After parking up in the car park of Shotley Village Hall, you follow the quiet road out of the village to arrive at the Gatehouse of Erwarton Hall. This is a curious red brick gatehouse with tunnel vaulting and table like turrets. It may have simply been a joke or one of England's oldest surviving follies. It predates the impressive Erwarton Hall by a quarter of a century.
The hall was built in 1575 for Sir Philip Parker as a replacement for a previous building owned by an uncle of Anne Boleyn. Henry VIII reputedly came here, and after Anne's execution, her heart was removed and buried in St Mary's Church, half a mile away, which is visited later on in the walk.
Today's building is one of the first brick-built manor houses in Suffolk, and is everything that a manor house should be. Its facade, though much altered, is still recognisably Elizabethan, with bricks laid in English bond and with mullioned and transomed windows. It sits serenely in well manicured, stepped lawns, with shaded views of the River Stour.
The path winds under more ancient chestnut trees, and round the end of a lake, before heading over open fields towards the estuary. If you go quietly, you might see a little tern, a hen Harrier or a ruff.
When you get to the high watermark, you turn left to follow a path around the curve of Erwarton Bay. This is a good spot for viewing black tailed godwits, overwintering among more common waders such as grey and green plovers, oystercatchers and redshanks.
On the opposite shore is Parkstone Quay, serving the adjacent ancient town and port of Harwich. Daniel Defoe wrote in 1746 that "Harwich is a town of hurry and business. Not much of gaiety and pleasure", and there is still plenty of bustle there to day in marked contrast to the timeless fields and marshes of this walk.
Ahead is the small town of Shotley Gate. Here is HMS Ganges, one of the Royal Navy's shore establishments, which was founded in 1904 to train cadets. Part of this training involved a ritual 'manning of the mast' of the 143 foot Cordelia, which is still set up on the parade ground. A button boy was required to stand to attention and, undoubtedly, salute from a circular platform only 11 inches in diameter at the top of the mast. The site is now HMS Ganges Museum.
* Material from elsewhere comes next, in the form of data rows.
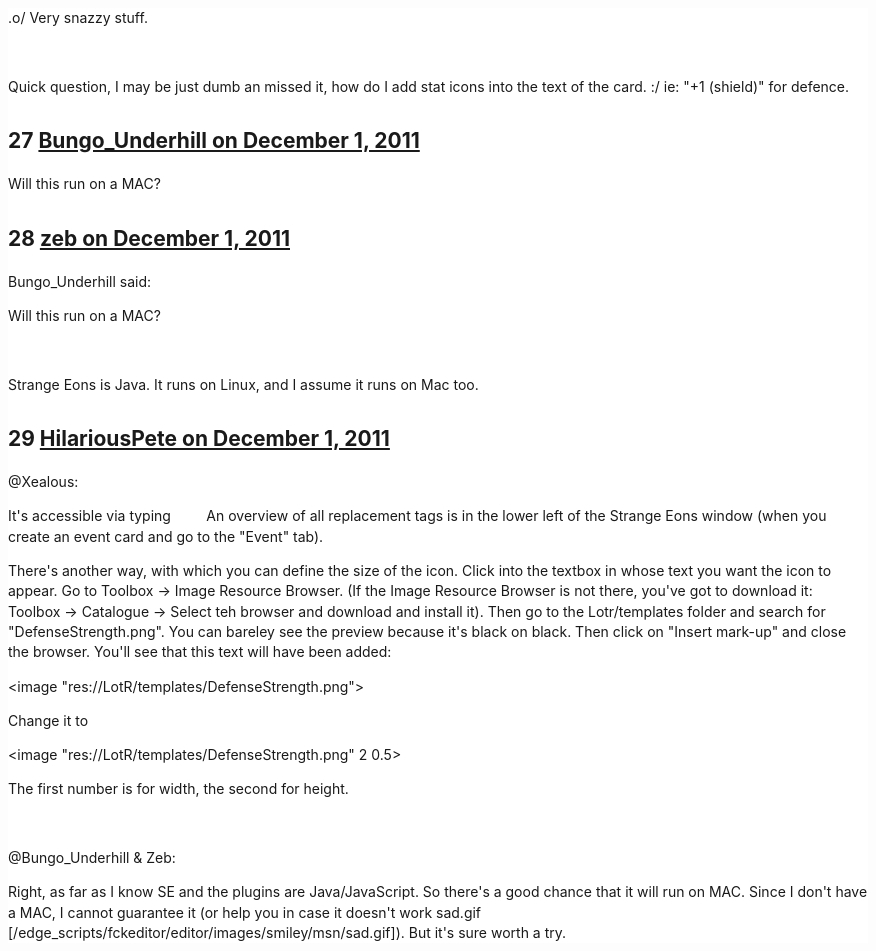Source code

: .o/ Very snazzy stuff. 

 

Quick question, I may be just dumb an missed it, how do I add stat icons into the text of the card. :/ ie: "+1 (shield)" for defence.

## 27 [Bungo_Underhill on December 1, 2011](https://community.fantasyflightgames.com/topic/54871-new-plug-in-for-creating-homebrew-cards/?do=findComment&comment=562464)

Will this run on a MAC?

## 28 [zeb on December 1, 2011](https://community.fantasyflightgames.com/topic/54871-new-plug-in-for-creating-homebrew-cards/?do=findComment&comment=562466)

Bungo_Underhill said:

Will this run on a MAC?



 

Strange Eons is Java. It runs on Linux, and I assume it runs on Mac too.

## 29 [HilariousPete on December 1, 2011](https://community.fantasyflightgames.com/topic/54871-new-plug-in-for-creating-homebrew-cards/?do=findComment&comment=562537)

@Xealous:

It's accessible via typing    <ds>      An overview of all replacement tags is in the lower left of the Strange Eons window (when you create an event card and go to the "Event" tab).

There's another way, with which you can define the size of the icon. Click into the textbox in whose text you want the icon to appear. Go to Toolbox -> Image Resource Browser. (If the Image Resource Browser is not there, you've got to download it: Toolbox -> Catalogue -> Select teh browser and download and install it). Then go to the Lotr/templates folder and search for "DefenseStrength.png". You can bareley see the preview because it's black on black. Then click on "Insert mark-up" and close the browser. You'll see that this text will have been added:

<image "res://LotR/templates/DefenseStrength.png">

Change it to

<image "res://LotR/templates/DefenseStrength.png" 2 0.5>

The first number is for width, the second for height.

 

@Bungo_Underhill & Zeb:

Right, as far as I know SE and the plugins are Java/JavaScript. So there's a good chance that it will run on MAC. Since I don't have a MAC, I cannot guarantee it (or help you in case it doesn't work sad.gif [/edge_scripts/fckeditor/editor/images/smiley/msn/sad.gif]). But it's sure worth a try.
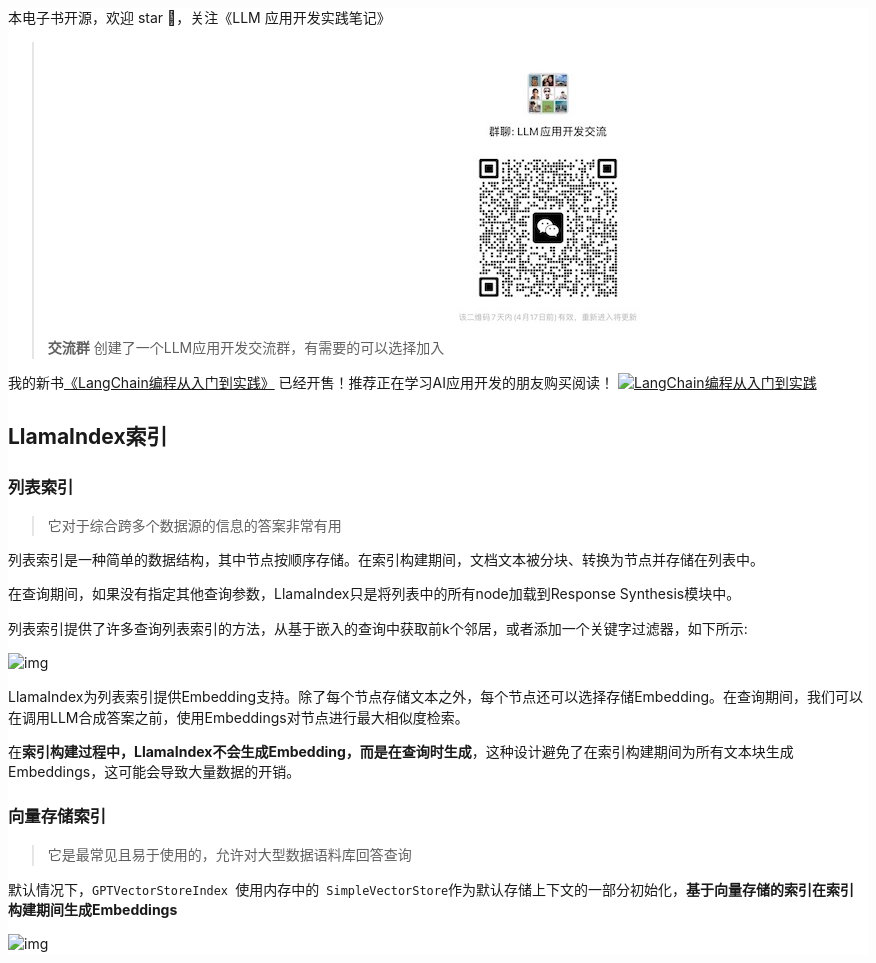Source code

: 本电子书开源，欢迎 star 🌟，关注《LLM 应用开发实践笔记》

> **交流群** 创建了一个LLM应用开发交流群，有需要的可以选择加入
![](../images/group.png)


我的新书[《LangChain编程从入门到实践》](https://u.jd.com/V8pkqFY) 已经开售！推荐正在学习AI应用开发的朋友购买阅读！
[![LangChain编程从入门到实践](../../images/langchain-book.jpg "LangChain编程从入门到实践")](https://u.jd.com/V8pkqFY)

## LlamaIndex索引


### 列表索引

> 它对于综合跨多个数据源的信息的答案非常有用

列表索引是一种简单的数据结构，其中节点按顺序存储。在索引构建期间，文档文本被分块、转换为节点并存储在列表中。

在查询期间，如果没有指定其他查询参数，LlamaIndex只是将列表中的所有node加载到Response Synthesis模块中。

列表索引提供了许多查询列表索引的方法，从基于嵌入的查询中获取前k个邻居，或者添加一个关键字过滤器，如下所示:

![img](https://www.luxiangdong.com/images/llamaindex/5.png)

LlamaIndex为列表索引提供Embedding支持。除了每个节点存储文本之外，每个节点还可以选择存储Embedding。在查询期间，我们可以在调用LLM合成答案之前，使用Embeddings对节点进行最大相似度检索。

在**索引构建过程中，LlamaIndex不会生成Embedding，而是在查询时生成**，这种设计避免了在索引构建期间为所有文本块生成Embeddings，这可能会导致大量数据的开销。

### 向量存储索引

> 它是最常见且易于使用的，允许对大型数据语料库回答查询

默认情况下，`GPTVectorStoreIndex `使用内存中的` SimpleVectorStore`作为默认存储上下文的一部分初始化，**基于向量存储的索引在索引构建期间生成Embeddings**

![img](https://www.luxiangdong.com/images/llamaindex/7.png)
From here, the path flanks the spick-and-span yachting marina. Beyond it, you have your first clear view of the North Sea. You follow the edge of the River Orwell, walking past a martello tower and then out into open countryside.
The marsh here is an important breeding ground for a long list of birds. Its wide flats perimeter dykes and reed beds provide sometimes permanent, often only temporary, refuge for warblers, reed bunting, tufted duck, snipe, wigeon, teal and yellow wagtails. The larger Brent goose and Bewicks and whooper swans can also be seen, as well as the day flying short-eared owl.
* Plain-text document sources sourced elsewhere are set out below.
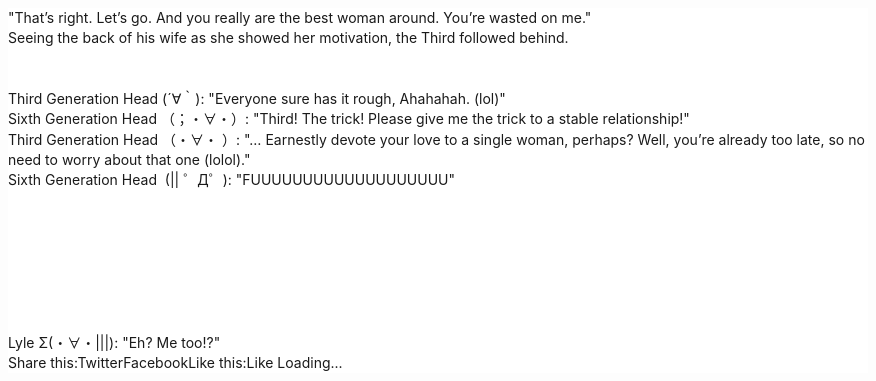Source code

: "That’s right. Let’s go. And you really are the best woman around. You’re wasted on me."<br/>
Seeing the back of his wife as she showed her motivation, the Third followed behind.<br/>
 <br/>
<br/>
Third Generation Head (´∀｀): "Everyone sure has it rough, Ahahahah. (lol)"<br/>
Sixth Generation Head （；・∀・）: "Third! The trick! Please give me the trick to a stable relationship!"<br/>
Third Generation Head （・∀・ ）: "… Earnestly devote your love to a single woman, perhaps? Well, you’re already too late, so no need to worry about that one (lolol)."<br/>
Sixth Generation Head  (|| ゜Д゜): "FUUUUUUUUUUUUUUUUUUU"<br/>
 <br/>
 <br/>
 <br/>
 <br/>
 <br/>
 <br/>
 <br/>
Lyle Σ(・∀・|||): "Eh? Me too!?"<br/>
Share this:TwitterFacebookLike this:Like Loading... <br/>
Sea bass, grey mullet, golden mullet, sea trout and eels all pass through these waters, and plants such as sea lavender, cord grass, mudwort and stalked sea purslane, rare in British estuaries, grow here.
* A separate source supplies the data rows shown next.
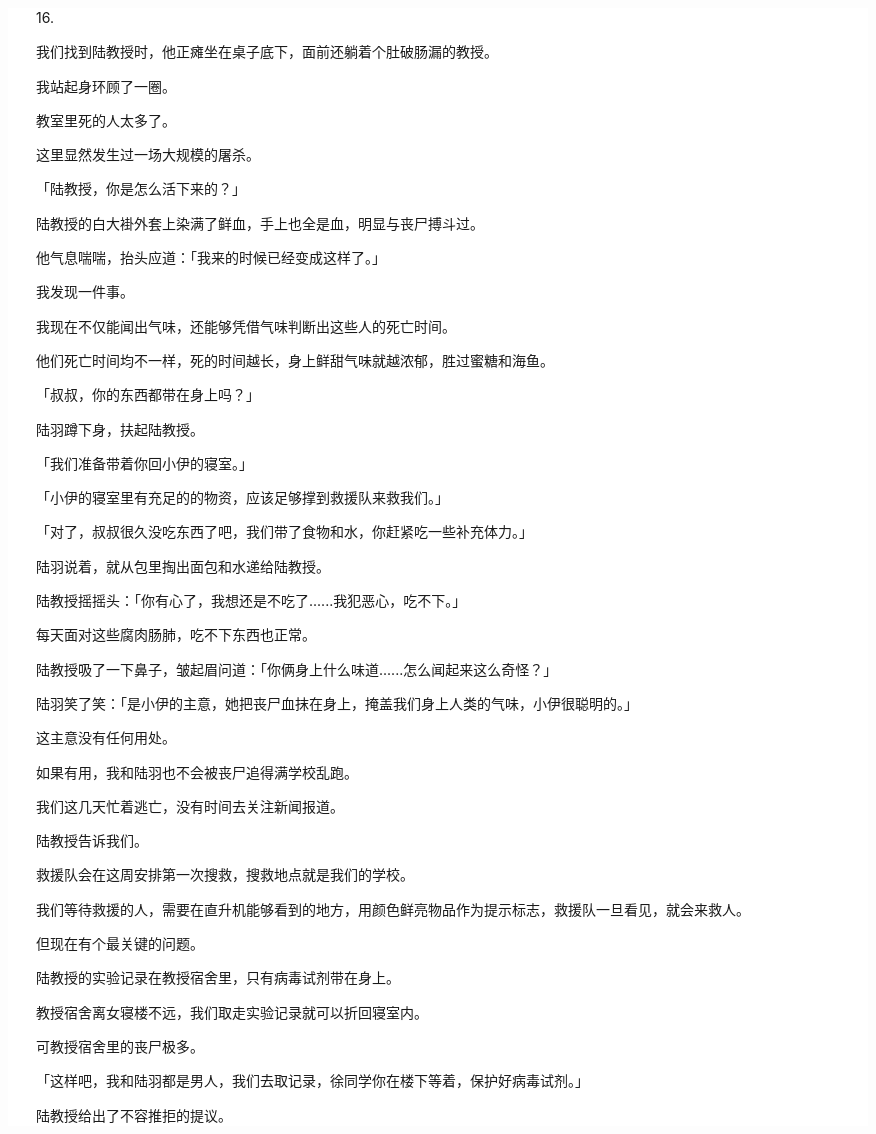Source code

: &emsp;&emsp;16.  
  
&emsp;&emsp;我们找到陆教授时，他正瘫坐在桌子底下，面前还躺着个肚破肠漏的教授。  
  
&emsp;&emsp;我站起身环顾了一圈。  
  
&emsp;&emsp;教室里死的人太多了。  
  
&emsp;&emsp;这里显然发生过一场大规模的屠杀。  
  
&emsp;&emsp;「陆教授，你是怎么活下来的？」  
  
&emsp;&emsp;陆教授的白大褂外套上染满了鲜血，手上也全是血，明显与丧尸搏斗过。  
  
&emsp;&emsp;他气息喘喘，抬头应道：「我来的时候已经变成这样了。」  
  
&emsp;&emsp;我发现一件事。  
  
&emsp;&emsp;我现在不仅能闻出气味，还能够凭借气味判断出这些人的死亡时间。  
  
&emsp;&emsp;他们死亡时间均不一样，死的时间越长，身上鲜甜气味就越浓郁，胜过蜜糖和海鱼。  
  
&emsp;&emsp;「叔叔，你的东西都带在身上吗？」  
  
&emsp;&emsp;陆羽蹲下身，扶起陆教授。  
  
&emsp;&emsp;「我们准备带着你回小伊的寝室。」  
  
&emsp;&emsp;「小伊的寝室里有充足的的物资，应该足够撑到救援队来救我们。」  
  
&emsp;&emsp;「对了，叔叔很久没吃东西了吧，我们带了食物和水，你赶紧吃一些补充体力。」  
  
&emsp;&emsp;陆羽说着，就从包里掏出面包和水递给陆教授。  
  
&emsp;&emsp;陆教授摇摇头：「你有心了，我想还是不吃了......我犯恶心，吃不下。」  
  
&emsp;&emsp;每天面对这些腐肉肠肺，吃不下东西也正常。  
  
&emsp;&emsp;陆教授吸了一下鼻子，皱起眉问道：「你俩身上什么味道......怎么闻起来这么奇怪？」  
  
&emsp;&emsp;陆羽笑了笑：「是小伊的主意，她把丧尸血抹在身上，掩盖我们身上人类的气味，小伊很聪明的。」  
  
&emsp;&emsp;这主意没有任何用处。  
  
&emsp;&emsp;如果有用，我和陆羽也不会被丧尸追得满学校乱跑。  
  
&emsp;&emsp;我们这几天忙着逃亡，没有时间去关注新闻报道。  
  
&emsp;&emsp;陆教授告诉我们。  
  
&emsp;&emsp;救援队会在这周安排第一次搜救，搜救地点就是我们的学校。  
  
&emsp;&emsp;我们等待救援的人，需要在直升机能够看到的地方，用颜色鲜亮物品作为提示标志，救援队一旦看见，就会来救人。  
  
&emsp;&emsp;但现在有个最关键的问题。  
  
&emsp;&emsp;陆教授的实验记录在教授宿舍里，只有病毒试剂带在身上。  
  
&emsp;&emsp;教授宿舍离女寝楼不远，我们取走实验记录就可以折回寝室内。  
  
&emsp;&emsp;可教授宿舍里的丧尸极多。  
  
&emsp;&emsp;「这样吧，我和陆羽都是男人，我们去取记录，徐同学你在楼下等着，保护好病毒试剂。」  
  
&emsp;&emsp;陆教授给出了不容推拒的提议。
Inland, to your left, is the squat shape of St Mary's, the parish church of Shotley, an awkward building that crouches on a slight eminence just outside the village. Its west tower is no higher than the nave, which gave rise to the sailor's rhyme:
"Shotley church without a steeple
Drunken parson, wicked people".
You head inland to the church at Shotley End. On closer inspection of St Mary's, there is an excellent 15th century clerestory window and a double hammer-beam roof of the same date in the nave, while the chancel dates from the reign of George II (1727-60) and is classical in style, with delicate plaster cherubs floating in the coved ceiling.
From St Mary's the walk continues eastwards along the road to Shotley Hall, a striking black and white timbered house mansion. From here a path leaves the road heading due south across a couple of fields back to Shotley and the starting point of the walk.